In other words, Roberts supported the threat of the Republican-controlled Florida legislature to override the vote of the citizenry in order to install Bush in the White House. In the event, this was made unnecessary by the intervention of the US Supreme Court, which issued the infamous 5-4 decision in Bush v. Gore that shut down the vote count and handed the White House to the Republican candidate.

It is a measure of the ongoing shift to the right by the Democratic Party, the increasingly marginal policy differences between it and the Republicans, and the politically incestuous relations within the Washington establishment that David Boies, the Democratic lawyer who represented former Vice President Al Gore in the 2000 election, has enthusiastically supported Roberts’ nomination. Speaking Tuesday night on MSNBC’s right-wing talk show “Scarborough Country,” Boies said, “Judge Roberts is a brilliant lawyer, a brilliant judge.”

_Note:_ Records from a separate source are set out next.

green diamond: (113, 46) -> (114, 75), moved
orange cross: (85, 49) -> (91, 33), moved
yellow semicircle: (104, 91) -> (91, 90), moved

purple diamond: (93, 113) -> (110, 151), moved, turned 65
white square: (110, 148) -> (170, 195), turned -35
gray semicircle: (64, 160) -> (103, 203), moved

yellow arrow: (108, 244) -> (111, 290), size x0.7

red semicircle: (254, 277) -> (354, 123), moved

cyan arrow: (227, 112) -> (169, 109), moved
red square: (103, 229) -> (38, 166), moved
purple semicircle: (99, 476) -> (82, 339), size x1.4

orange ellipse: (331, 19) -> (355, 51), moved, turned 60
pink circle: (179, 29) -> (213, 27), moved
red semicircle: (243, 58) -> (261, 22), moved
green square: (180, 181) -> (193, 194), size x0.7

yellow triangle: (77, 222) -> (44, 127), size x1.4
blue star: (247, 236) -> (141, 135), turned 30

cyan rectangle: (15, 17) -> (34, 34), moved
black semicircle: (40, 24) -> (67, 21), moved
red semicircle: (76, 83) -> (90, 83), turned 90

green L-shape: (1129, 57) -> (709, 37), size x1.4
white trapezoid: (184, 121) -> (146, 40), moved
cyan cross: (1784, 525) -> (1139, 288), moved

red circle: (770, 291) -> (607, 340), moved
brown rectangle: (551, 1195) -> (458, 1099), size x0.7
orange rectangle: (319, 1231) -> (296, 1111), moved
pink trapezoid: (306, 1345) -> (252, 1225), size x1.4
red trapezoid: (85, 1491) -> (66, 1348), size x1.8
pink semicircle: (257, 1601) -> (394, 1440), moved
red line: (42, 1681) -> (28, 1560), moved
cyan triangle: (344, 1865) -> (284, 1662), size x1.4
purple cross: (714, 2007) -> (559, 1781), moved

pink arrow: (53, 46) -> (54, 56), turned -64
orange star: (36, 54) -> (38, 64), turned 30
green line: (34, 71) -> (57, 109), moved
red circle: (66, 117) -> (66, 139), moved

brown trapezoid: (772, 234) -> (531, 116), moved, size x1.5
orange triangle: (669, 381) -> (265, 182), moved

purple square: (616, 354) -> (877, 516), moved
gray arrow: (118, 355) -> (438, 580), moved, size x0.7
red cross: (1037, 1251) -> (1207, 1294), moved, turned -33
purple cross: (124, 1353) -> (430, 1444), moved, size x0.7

The Supreme Court is one of the key state institutions of the American ruling elite. Consisting of unelected appointees chosen by the president to serve life terms, its central function is not, despite the rhetoric of the politicians and the media, to protect the democratic rights of the people, but rather to safeguard the basic interests of the capitalist class. For the bulk of its history, the high court has served openly as a bulwark of corporate privilege and social reaction. The choice of a Supreme Court justice is a matter of great concern to the ruling elite, all the more so in times of social and political crisis.

The nomination of Roberts must serve as a warning to the working class that the ongoing assault on its social conditions and democratic rights will be intensified, and the response of the Democrats must be understood as a confirmation of the inability of any section of the political establishment to defend these rights.